Ms Cox said: “There’s been so many amazing performances and so many people have done great things here.”

Sheffield’s Grace Clough won a gold medal in the rowing.

As the athletes landed back in the UK yesterday, The Queen sent her congratulations to the Paralympians in a special message.

She said: “As the 2016 Paralympic Games draw to a close, I offer my warmest congratulations to the athletes of Great Britain and Northern Ireland, and indeed to the athletes of all Commonwealth countries, for their many successes in Rio de Janeiro.

“The magnificent performance of ParalympicsGB this year reflects the talent and commitment of the athletes and their support teams.

“I send my good wishes to all those who have contributed to the success of these memorable Games.”

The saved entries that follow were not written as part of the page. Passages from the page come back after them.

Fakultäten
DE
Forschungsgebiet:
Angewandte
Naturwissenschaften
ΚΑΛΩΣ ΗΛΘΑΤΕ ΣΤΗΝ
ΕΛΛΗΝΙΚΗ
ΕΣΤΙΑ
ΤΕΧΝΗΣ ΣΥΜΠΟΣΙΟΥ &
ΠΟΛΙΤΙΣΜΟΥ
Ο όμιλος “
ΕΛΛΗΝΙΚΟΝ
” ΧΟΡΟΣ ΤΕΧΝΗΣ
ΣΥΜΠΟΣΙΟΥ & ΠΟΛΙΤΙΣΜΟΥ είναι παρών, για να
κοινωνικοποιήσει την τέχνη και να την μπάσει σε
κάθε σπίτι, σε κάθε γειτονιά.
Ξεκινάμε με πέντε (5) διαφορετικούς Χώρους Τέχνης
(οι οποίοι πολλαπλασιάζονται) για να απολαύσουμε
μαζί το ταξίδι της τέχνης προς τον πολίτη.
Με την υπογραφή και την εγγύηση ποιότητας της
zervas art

ParalympicsGB won 147 medals in Rio including 64 gold medals, 39 silvers and 44 bronze.

The Paralympic squad emulated the success of the nation’s Olympic squad, who bettered their performance at London 2012 to take home the biggest ever medal haul of 67 medals.

Also among the Yorkshire stars of the Paralympics was Leeds powerlifter Ali Jawad, who bagged a silver medal in weightlifting at his third games.

And triple gold medalist David Stone, from Leeds, won bronze in cycling.

Claire Cashmore, also from the city, secured silver.

The region’s Paralympic and Olympic athletes are now to be celebrated at a homecoming parade in Leeds.

It takes place on September 28 and the athletes will travel around the city centre on an open top bus.